/super-simple-dynamic-lambda

Primary LanguageJavaApache License 2.0Apache-2.0

Simple Dynamic Lambda Workflows on Kinesis Streams

This example project shows an architecture, and example implementation of a mechanism for creating dynamic workflows based on AWS Lambda invocations. This is a common requirements when you need to quickly build new applications using loosely coupled components and take advantage of serverless architecture. While the example code doesn't implement the full workflow, hopefully the steps to build a full architecture will be clear.

Architecture

The key premise of this architecture is that you have a single MessageEventRouter Lambda function that is responsible for implementing the correct workflow for a given input message. These workflows are represented either as interpreted graphs of execution (as shown in the example code), or alternatively could be run as compiled binaries which are hot loaded based upon a rule set. This workflow is referred to as an EventEngine, which over time can be modified, versioned, and features such as incremental rollout supported.
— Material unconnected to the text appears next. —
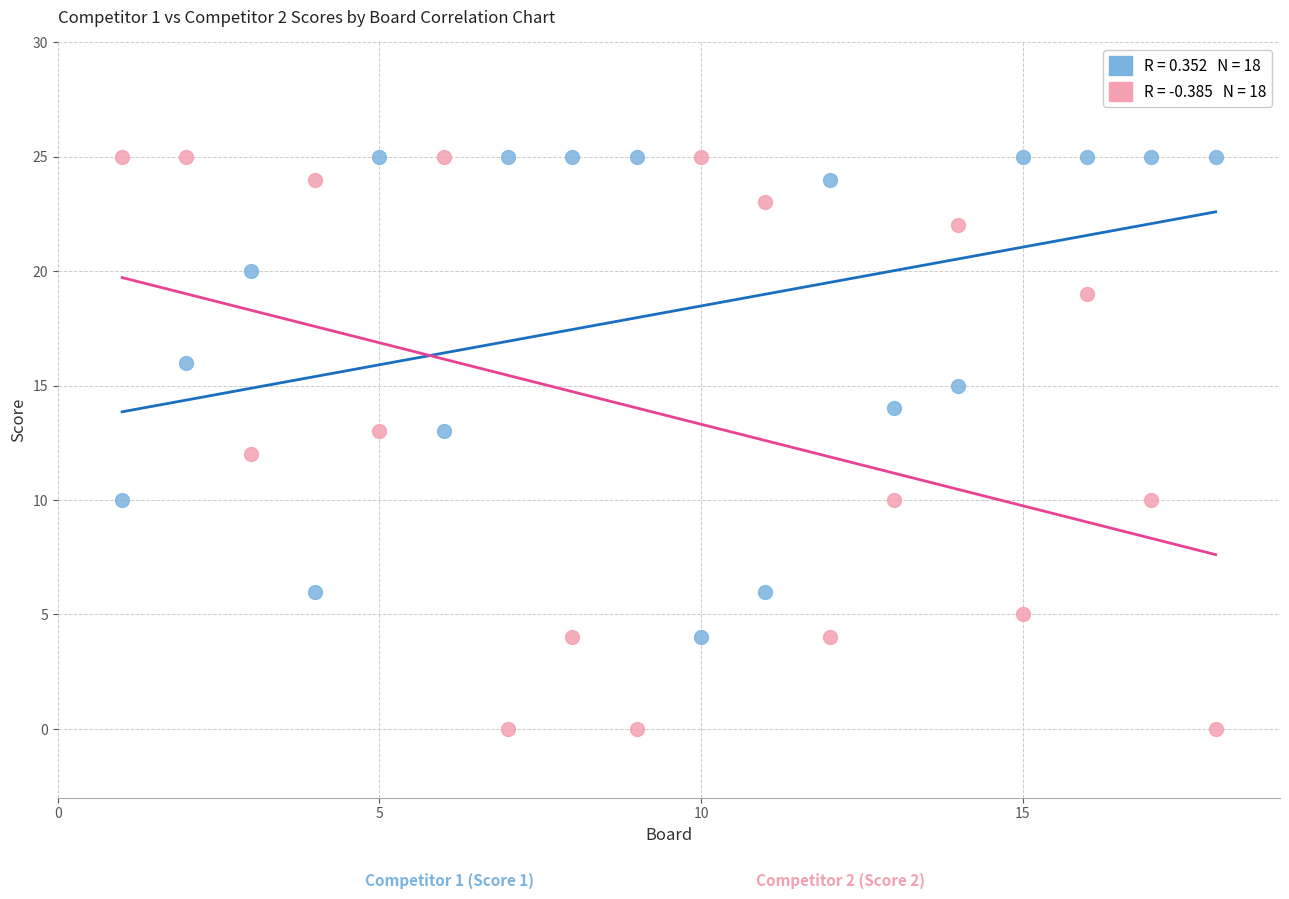

Across all data points, what is the range of X values (max minus min)?

17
The above logical architecture has the above main features:

  1. Workflows are built dynamically using a secondary modelling tool or language. An example of this would be a client based tool that builds a workflow, where each workflow step is implemented as an AWS Lambda function. This is the model used in the source example. Alternatively, an event engine could be a reference to an AWS Step Functions entry point, an API Gateway call, or a compilable script using an interpreter (for example, a python script which is compiled and run through jython in a Java Lambda). These workflows may demonstrate arbitrary complexity for how they refer to their constituent components.
  2. The MessageEventRouter Lambda function is created with a KinesisEventSource which maximises throughput, requesting a large number of messages in a single batch from an Amazon Kinesis Stream
  3. On startup, the message event router queries a known, high performance data store such as DynamoDB to determine which EventEngine references should be loaded into memory, or compiled for later use. The MessageEventRouter should periodically re-check for changes to the Event Engine version which must be hot loaded.
  4. Event Engine references stored in the datastore are just paths to files on Amazon S3. The reference is accessed with s3::GetObject, and the object metadata indicates what type of workflow is used. In this way, you could have execution graph based workflow, as well as interpreted binaries.
  5. Once downloaded, the MessageEventRouter creates an in-memory cache (which is lazy loaded and hot swapped) for the entry point to the engine. This will allow for message based routing to the correct execution engine. An example of this using an HJson based workflow can be seen in EventEngine.java.
  6. When messages are received, they can be deduplicated against a data stored managed by successful completion of the MessageRouter flow for each message which is processed OK by the downstream workflow.
  7. The compiled Event Engine binary or workflow is executed, and uses AWS Lambda InvokeSync or InvokeAsync API calls to implement the required workflow
  8. Where required for the workflow, the called Lamba functions may create observable results such as writing data to other Kinesis Streams, creating SQS messages, or calling other API's. Because of this possibility, all invoked functions must be idempotent, as successful confirmation of execution from step 6/9 will not be guaranteed.
  9. Once a message is successfully processed by the Event Engine workflow, it is written to the successful messages stored. Please note that this step may fail even though execution of the workflow has completed. Therefore the entire workflow should be considered 'at least once' execution.